> EXERCISE INSTRUCTIONS
Could you convert the lines from the start of the records through the line containing "scientific name: Coprinopsis picacea" into a Markdown table with columns named Row and Line, numbering each row and leaving out any blank lines?

○ ○ ○ ○ ○

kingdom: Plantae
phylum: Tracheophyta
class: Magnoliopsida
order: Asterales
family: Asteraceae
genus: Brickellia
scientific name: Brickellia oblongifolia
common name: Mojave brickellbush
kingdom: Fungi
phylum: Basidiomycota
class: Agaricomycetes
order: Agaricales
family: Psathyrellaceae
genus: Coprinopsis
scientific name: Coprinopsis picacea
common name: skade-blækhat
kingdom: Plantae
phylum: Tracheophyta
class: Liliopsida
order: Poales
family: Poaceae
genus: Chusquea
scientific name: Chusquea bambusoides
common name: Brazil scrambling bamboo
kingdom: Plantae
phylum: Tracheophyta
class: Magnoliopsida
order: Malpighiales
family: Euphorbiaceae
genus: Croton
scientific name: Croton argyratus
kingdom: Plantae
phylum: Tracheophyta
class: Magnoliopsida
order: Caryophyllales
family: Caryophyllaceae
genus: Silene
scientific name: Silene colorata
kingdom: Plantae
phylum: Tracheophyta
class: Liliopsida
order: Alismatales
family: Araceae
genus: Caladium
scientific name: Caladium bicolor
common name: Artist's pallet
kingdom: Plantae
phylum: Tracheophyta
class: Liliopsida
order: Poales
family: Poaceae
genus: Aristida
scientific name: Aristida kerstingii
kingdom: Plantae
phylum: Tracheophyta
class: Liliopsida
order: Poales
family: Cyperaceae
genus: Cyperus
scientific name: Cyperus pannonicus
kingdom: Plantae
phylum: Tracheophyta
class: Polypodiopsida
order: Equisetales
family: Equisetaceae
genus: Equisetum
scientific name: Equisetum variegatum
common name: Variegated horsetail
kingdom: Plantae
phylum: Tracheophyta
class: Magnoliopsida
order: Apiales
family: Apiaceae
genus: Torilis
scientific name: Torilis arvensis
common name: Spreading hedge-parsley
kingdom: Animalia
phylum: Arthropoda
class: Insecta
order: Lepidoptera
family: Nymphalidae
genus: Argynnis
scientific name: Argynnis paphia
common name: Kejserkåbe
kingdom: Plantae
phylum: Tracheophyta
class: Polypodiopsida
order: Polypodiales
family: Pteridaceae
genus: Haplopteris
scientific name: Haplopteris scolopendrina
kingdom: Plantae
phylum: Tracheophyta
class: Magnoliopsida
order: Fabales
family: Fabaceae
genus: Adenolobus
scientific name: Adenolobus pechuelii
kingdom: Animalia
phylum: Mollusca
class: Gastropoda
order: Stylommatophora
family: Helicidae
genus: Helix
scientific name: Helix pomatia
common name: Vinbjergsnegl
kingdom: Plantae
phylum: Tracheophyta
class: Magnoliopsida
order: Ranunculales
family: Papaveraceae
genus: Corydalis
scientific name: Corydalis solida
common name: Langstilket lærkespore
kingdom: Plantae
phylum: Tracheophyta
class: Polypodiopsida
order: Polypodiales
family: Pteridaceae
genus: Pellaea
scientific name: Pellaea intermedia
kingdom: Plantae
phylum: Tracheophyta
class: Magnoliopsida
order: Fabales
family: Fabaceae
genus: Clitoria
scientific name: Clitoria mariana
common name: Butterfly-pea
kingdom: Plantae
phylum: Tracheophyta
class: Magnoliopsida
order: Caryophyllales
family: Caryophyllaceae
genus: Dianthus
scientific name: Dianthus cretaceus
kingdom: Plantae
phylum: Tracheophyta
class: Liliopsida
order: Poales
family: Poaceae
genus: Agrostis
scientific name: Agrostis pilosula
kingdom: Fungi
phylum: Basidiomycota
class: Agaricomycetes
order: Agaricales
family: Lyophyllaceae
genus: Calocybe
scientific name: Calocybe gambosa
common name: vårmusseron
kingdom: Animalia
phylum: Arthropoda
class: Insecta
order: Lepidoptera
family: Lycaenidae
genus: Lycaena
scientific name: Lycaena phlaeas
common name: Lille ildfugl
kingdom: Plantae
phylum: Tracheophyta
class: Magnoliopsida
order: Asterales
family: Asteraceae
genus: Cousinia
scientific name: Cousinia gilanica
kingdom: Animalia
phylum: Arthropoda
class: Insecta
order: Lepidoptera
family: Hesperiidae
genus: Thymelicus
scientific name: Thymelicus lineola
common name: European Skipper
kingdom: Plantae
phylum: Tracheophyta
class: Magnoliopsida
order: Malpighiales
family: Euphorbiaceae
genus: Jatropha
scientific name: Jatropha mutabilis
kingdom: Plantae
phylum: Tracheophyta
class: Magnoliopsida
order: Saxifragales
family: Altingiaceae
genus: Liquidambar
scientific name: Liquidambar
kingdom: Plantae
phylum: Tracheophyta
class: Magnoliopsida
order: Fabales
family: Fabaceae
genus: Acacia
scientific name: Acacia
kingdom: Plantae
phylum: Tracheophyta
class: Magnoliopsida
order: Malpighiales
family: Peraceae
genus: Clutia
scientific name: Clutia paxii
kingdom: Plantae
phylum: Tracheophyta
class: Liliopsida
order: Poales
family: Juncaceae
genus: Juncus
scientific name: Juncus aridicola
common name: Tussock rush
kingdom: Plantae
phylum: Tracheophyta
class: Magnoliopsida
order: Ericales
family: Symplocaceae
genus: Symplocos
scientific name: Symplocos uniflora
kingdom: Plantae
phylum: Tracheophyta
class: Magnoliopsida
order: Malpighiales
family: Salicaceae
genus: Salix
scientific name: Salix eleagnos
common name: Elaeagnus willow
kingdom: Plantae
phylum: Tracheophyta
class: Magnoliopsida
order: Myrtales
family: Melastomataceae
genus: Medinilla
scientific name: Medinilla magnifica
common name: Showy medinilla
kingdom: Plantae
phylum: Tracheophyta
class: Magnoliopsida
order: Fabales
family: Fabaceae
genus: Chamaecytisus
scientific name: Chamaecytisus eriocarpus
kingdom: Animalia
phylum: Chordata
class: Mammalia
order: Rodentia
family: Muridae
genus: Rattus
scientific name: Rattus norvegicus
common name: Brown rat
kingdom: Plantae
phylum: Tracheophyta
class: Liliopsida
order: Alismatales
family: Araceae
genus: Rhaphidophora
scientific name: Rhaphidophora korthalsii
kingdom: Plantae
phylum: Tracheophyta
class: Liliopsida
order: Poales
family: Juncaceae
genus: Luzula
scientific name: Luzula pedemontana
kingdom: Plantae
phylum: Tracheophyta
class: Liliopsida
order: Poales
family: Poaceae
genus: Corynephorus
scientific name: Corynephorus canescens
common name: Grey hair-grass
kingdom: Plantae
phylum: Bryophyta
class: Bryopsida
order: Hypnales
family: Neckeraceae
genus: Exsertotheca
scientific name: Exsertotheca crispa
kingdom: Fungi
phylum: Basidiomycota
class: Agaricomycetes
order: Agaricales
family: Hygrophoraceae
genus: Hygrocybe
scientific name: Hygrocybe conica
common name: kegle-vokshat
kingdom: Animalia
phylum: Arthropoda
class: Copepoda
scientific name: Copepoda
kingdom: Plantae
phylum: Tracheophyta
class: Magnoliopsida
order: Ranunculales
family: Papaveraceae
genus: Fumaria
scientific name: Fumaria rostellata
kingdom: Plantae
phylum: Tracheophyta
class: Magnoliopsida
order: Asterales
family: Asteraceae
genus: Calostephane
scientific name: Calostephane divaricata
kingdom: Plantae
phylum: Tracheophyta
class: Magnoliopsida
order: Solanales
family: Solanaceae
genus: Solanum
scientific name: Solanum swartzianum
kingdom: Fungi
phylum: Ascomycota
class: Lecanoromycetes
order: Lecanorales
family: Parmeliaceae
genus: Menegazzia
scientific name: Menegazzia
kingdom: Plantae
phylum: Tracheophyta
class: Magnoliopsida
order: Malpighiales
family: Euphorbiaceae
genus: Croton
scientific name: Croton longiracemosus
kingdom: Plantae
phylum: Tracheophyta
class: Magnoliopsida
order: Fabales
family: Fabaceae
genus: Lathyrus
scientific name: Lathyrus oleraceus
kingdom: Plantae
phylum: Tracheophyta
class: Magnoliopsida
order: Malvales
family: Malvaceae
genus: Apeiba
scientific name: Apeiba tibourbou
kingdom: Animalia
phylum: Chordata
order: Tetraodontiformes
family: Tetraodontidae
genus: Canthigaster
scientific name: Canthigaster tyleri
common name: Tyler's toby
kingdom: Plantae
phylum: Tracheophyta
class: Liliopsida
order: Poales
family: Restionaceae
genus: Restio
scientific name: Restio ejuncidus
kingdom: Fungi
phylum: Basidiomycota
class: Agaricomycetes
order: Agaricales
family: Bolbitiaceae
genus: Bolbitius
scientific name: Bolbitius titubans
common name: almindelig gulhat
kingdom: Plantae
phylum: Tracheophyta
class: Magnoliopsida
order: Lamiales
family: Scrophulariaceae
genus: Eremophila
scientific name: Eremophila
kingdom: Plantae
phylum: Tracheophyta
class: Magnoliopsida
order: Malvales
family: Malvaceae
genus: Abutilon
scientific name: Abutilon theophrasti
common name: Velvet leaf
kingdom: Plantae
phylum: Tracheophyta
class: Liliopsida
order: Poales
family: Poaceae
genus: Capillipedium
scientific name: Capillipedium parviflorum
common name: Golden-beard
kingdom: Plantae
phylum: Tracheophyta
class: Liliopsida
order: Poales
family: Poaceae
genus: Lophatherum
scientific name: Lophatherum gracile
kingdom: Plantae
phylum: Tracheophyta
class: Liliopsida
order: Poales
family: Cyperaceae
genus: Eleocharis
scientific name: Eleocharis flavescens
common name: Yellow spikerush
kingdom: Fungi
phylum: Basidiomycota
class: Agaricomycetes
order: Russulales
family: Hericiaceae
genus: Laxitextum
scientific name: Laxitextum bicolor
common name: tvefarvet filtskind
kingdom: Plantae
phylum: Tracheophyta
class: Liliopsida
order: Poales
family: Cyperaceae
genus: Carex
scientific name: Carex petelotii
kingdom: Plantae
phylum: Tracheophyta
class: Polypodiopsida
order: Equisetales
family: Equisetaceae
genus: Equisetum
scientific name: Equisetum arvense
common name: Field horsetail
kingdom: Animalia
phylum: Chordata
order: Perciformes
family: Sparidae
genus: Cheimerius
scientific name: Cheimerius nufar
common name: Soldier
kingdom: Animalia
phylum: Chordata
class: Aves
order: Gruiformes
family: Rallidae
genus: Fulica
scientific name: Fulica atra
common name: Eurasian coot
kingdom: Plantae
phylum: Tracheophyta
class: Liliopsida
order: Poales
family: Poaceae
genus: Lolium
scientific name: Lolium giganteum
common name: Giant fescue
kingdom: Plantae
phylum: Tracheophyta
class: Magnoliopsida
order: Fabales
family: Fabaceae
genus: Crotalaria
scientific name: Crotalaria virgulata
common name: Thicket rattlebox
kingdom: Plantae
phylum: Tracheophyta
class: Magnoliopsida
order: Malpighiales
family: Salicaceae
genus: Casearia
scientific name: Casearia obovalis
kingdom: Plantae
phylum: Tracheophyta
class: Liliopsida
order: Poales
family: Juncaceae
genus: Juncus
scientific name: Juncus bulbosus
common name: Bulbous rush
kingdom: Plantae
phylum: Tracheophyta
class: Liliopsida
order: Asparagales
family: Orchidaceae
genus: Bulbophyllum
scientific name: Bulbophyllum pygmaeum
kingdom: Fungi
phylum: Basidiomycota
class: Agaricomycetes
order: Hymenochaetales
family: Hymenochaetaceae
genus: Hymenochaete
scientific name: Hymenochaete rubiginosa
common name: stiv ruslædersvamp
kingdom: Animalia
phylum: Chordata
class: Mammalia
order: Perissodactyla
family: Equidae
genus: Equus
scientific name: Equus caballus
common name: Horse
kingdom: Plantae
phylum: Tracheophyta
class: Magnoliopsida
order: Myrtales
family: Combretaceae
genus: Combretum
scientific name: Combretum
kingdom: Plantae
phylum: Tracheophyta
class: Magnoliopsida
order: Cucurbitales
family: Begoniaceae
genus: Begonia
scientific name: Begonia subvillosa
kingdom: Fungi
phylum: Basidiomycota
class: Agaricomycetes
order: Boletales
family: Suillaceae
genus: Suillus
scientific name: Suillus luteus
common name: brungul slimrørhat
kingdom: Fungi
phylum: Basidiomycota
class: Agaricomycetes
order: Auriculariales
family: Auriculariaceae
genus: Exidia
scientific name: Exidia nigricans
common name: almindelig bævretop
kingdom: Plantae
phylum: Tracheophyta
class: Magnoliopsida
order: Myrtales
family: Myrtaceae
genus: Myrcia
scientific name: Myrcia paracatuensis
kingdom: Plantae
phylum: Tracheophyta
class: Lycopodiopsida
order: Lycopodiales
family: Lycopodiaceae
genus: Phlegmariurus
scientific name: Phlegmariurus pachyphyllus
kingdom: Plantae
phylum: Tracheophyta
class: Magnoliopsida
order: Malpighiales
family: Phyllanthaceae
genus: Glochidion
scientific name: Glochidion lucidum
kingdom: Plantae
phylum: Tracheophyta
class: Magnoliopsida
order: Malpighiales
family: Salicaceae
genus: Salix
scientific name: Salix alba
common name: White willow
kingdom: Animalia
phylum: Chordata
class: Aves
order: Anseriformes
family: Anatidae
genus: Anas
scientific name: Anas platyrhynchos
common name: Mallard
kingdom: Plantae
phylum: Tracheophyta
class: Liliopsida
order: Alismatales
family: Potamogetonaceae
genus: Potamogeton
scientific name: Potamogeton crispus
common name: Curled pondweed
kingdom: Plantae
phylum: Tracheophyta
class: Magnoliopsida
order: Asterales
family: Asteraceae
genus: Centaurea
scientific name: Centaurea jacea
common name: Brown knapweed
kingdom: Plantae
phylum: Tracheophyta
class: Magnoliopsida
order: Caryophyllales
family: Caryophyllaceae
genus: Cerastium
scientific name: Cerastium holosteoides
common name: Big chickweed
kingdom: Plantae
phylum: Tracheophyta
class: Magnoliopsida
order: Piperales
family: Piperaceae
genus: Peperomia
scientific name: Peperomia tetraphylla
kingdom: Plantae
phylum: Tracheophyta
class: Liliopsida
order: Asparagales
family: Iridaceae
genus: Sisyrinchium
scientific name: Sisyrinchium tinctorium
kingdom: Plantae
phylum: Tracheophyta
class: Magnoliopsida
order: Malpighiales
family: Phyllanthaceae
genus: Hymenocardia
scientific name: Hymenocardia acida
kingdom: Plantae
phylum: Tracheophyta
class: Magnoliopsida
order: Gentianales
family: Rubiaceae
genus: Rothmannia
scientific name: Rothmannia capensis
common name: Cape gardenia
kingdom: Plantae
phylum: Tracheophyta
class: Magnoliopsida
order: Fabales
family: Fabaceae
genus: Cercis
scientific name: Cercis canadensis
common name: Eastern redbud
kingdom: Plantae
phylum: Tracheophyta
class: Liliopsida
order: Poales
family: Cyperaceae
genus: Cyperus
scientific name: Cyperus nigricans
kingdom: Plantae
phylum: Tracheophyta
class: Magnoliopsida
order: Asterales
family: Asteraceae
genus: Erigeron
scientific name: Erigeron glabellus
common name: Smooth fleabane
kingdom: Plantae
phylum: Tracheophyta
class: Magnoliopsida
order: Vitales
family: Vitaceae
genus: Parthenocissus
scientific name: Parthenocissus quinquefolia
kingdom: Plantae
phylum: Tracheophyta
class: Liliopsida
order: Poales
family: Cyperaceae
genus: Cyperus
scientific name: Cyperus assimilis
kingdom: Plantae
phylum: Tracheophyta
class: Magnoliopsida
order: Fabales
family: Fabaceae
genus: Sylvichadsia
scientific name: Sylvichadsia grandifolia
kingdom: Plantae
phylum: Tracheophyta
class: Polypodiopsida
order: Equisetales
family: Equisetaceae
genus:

○ ○ ○ ○ ○

> SOLUTION FOR THIS TASK
| Row | Line |
|---|---|
| 1 | kingdom: Plantae |
| 2 | phylum: Tracheophyta |
| 3 | class: Magnoliopsida |
| 4 | order: Asterales |
| 5 | family: Asteraceae |
| 6 | genus: Brickellia |
| 7 | scientific name: Brickellia oblongifolia |
| 8 | common name: Mojave brickellbush |
| 9 | kingdom: Fungi |
| 10 | phylum: Basidiomycota |
| 11 | class: Agaricomycetes |
| 12 | order: Agaricales |
| 13 | family: Psathyrellaceae |
| 14 | genus: Coprinopsis |
| 15 | scientific name: Coprinopsis picacea |